Recorded data:

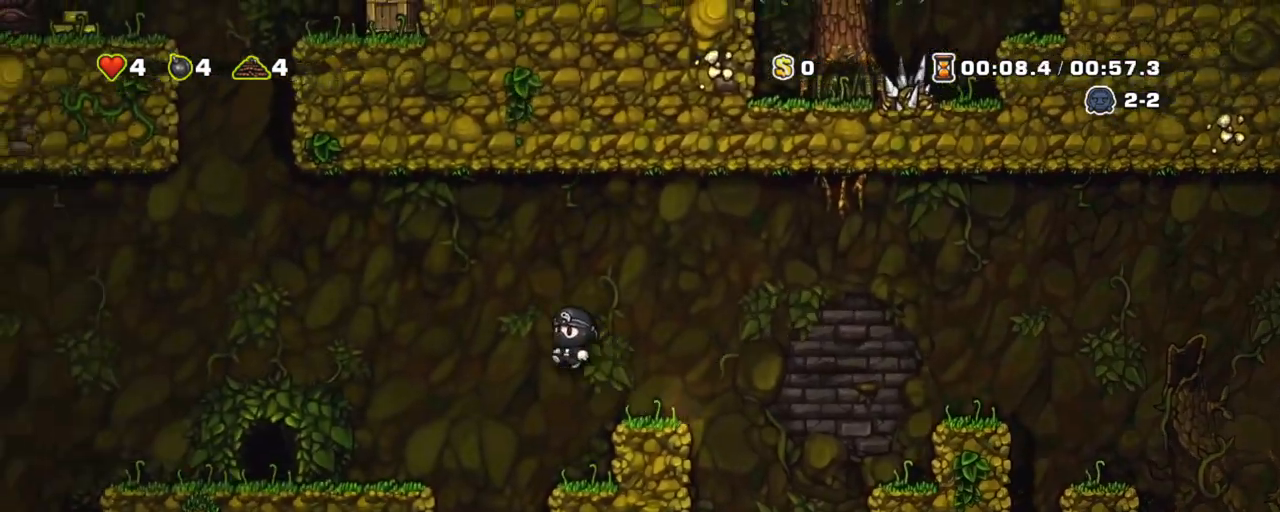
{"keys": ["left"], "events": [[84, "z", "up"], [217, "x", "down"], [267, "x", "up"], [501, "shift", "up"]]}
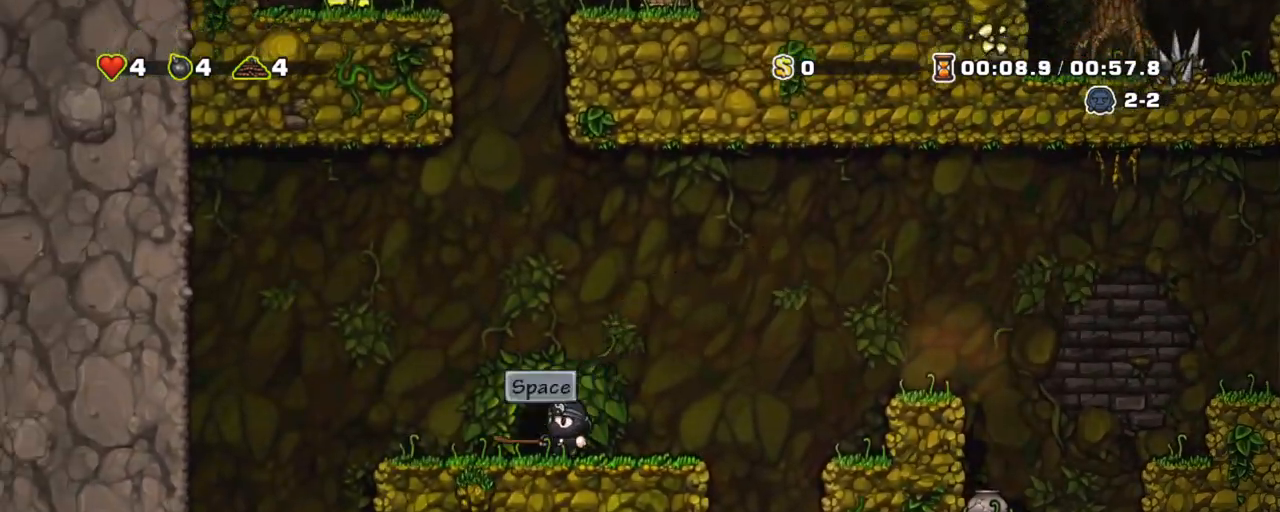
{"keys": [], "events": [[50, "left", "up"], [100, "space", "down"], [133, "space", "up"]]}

--

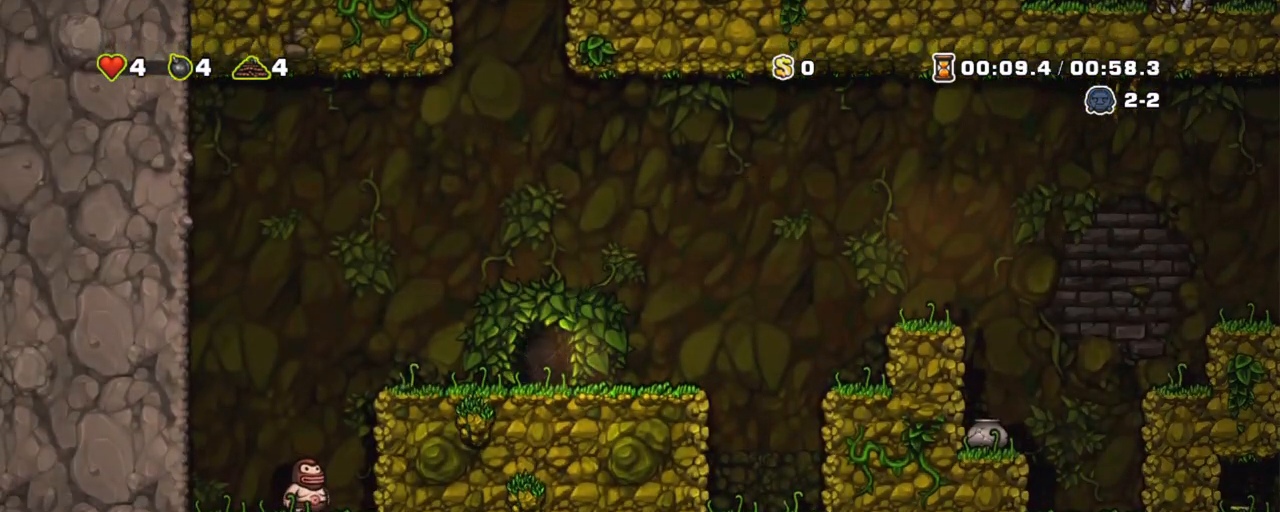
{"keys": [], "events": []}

---

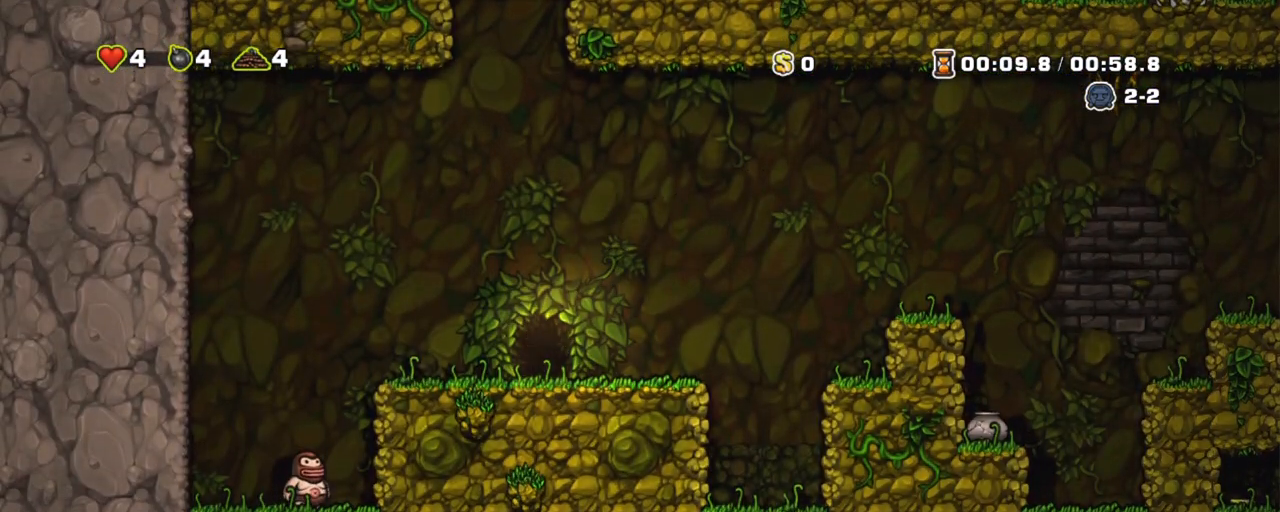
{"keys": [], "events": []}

Directions:
Go through the material and select each line with the string "left" in it.

Answer:
{"keys": ["left"], "events": [[84, "z", "up"], [217, "x", "down"], [267, "x", "up"], [501, "shift", "up"]]}
{"keys": [], "events": [[50, "left", "up"], [100, "space", "down"], [133, "space", "up"]]}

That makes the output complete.